TEXT UNDER STUDY:
-----

- Born: Andrea Catherine Catherwood 27 November 1967 (age 58) Belfast, Northern Ireland
- Occupations: Television presenter, journalist
- Spouse: Graham Smith (m. 2002)
- Children: 3
- Website: andreacatherwood.com

= Andrea Catherwood =

Northern Irish television presenter and journalist

Andrea Catherine Catherwood (born 27 November 1967) is a Northern Irish television presenter and journalist.

==Early life==
Andrea Catherwood was born and raised in Belfast where her mother, Adrienne McGuill, was an announcer and newsreader at Ulster Television, from 1959 to 1969, and also presented The Romper Room from 1964 to 1969 as Miss Adrienne. Adrienne Catherwood was appointed an MBE in 2004 for her work with the charity Action Medical Research. Andrea was educated at Strathearn School in Belmont in the east of Belfast. Her broadcasting career began aged 16 when she joined BBC Northern Ireland in Belfast as a co-presenter of a youth current affairs programme, for which she won BBC Northern Ireland's 'Young Presenter of the Year' award. The following year she co-presented the youth current affairs programme Up Front. Aged 18, Catherwood made a documentary for BBC Radio 4 about the then 18 years of the Troubles in Northern Ireland.

-----

Saved entries
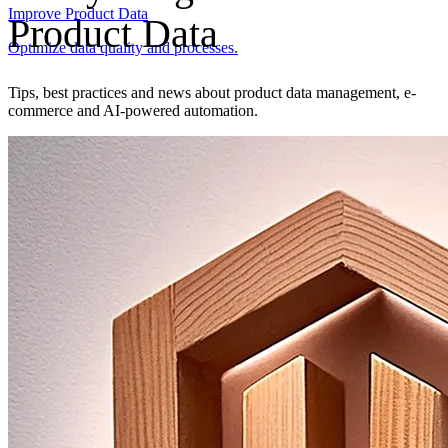
Improve Product Data
Product Data
Optimize data quality and processes.
Tips, best practices and news about product data management, e-
commerce and AI-powered automation.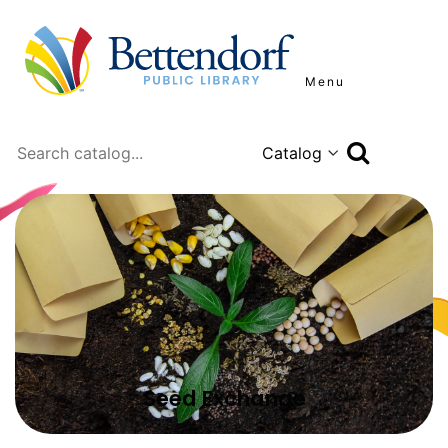
Menu
Search
Seed Exchange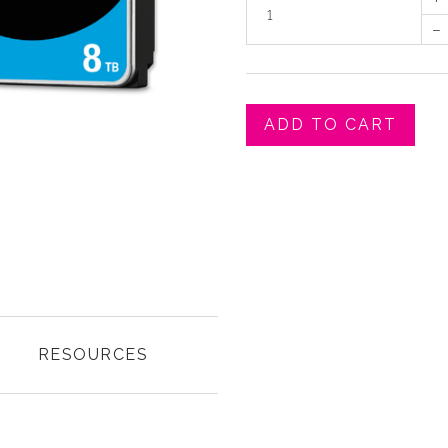
–
ADD TO CART
RESOURCES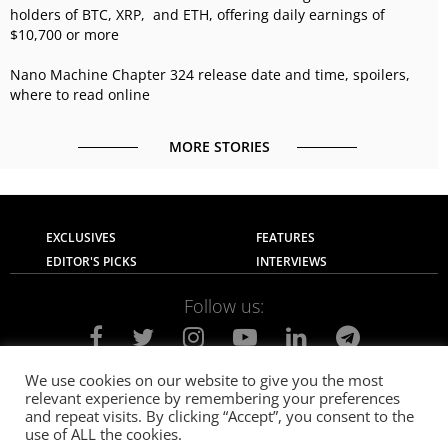
holders of BTC, XRP, and ETH, offering daily earnings of
$10,700 or more
Nano Machine Chapter 324 release date and time, spoilers,
where to read online
MORE STORIES
EXCLUSIVES
FEATURES
EDITOR'S PICKS
INTERVIEWS
Follow us:
We use cookies on our website to give you the most
relevant experience by remembering your preferences
About Us
Contact Us
Privacy Policy
and repeat visits. By clicking “Accept”, you consent to the
Terms of use
Advertise with Us
Careers
use of ALL the cookies.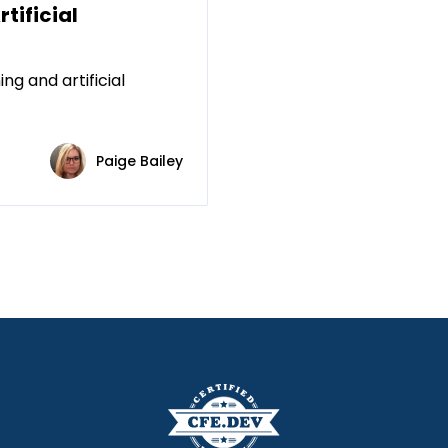
rtificial
ng and artificial
Paige Bailey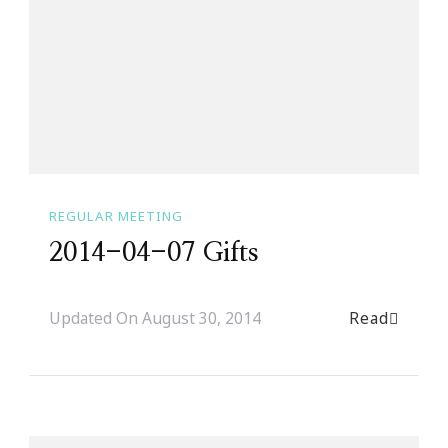
REGULAR MEETING
2014-04-07 Gifts
Read
Updated On
August 30, 2014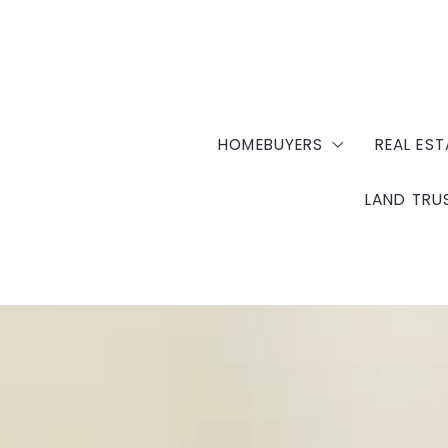
HOMEBUYERS
REAL EST
LAND TRU
Homebuyer Education
Sell Y
Housing Counseling
Prope
OK Com
Down Payment Assistan
Docume
NHS Fee Schedule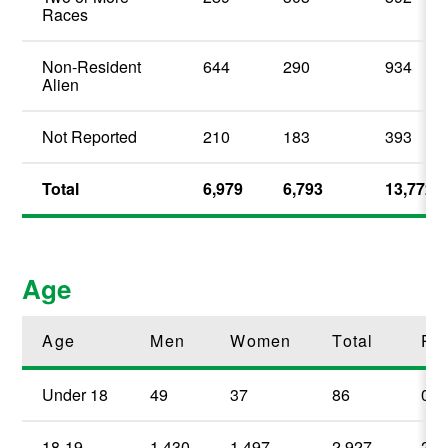
Races
Non-Resident
644
290
934
Alien
Not Reported
210
183
393
Total
6,979
6,793
13,772
Age
Age
Men
Women
Total
Pe
Under 18
49
37
86
0.
18-19
1,430
1,497
2,927
21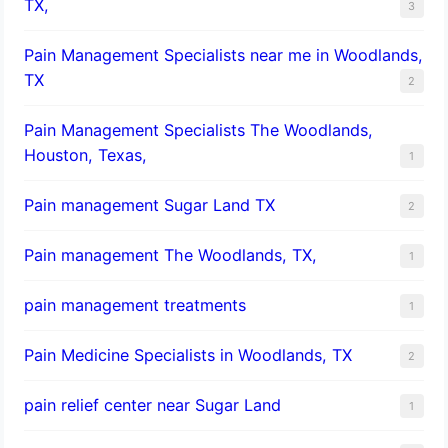
TX,
3
Pain Management Specialists near me in Woodlands,
TX
2
Pain Management Specialists The Woodlands,
Houston, Texas,
1
Pain management Sugar Land TX
2
Pain management The Woodlands, TX,
1
pain management treatments
1
Pain Medicine Specialists in Woodlands, TX
2
pain relief center near Sugar Land
1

-----

THE TASK: Condense the paragraph of the Andrea Catherwood article that begins "Andrea Catherwood was born and raised in Belfast" into a short bulleted list that keeps its main facts.

EXPECTED ANSWER:
- Born and raised in Belfast.
- Her mother, Adrienne McGuill, was an announcer and newsreader at Ulster Television from 1959 to 1969. She also presented The Romper Room as Miss Adrienne from 1964 to 1969.
- Her mother was appointed an MBE in 2004 for her work with the charity Action Medical Research.
- She was educated at Strathearn School in Belmont, east Belfast.
- At 16 she joined BBC Northern Ireland as co-presenter of a youth current affairs program and won its 'Young Presenter of the Year' award.
- The next year she co-presented the youth current affairs program Up Front.
- At 18 she made a BBC Radio 4 documentary about the then 18 years of the Troubles in Northern Ireland.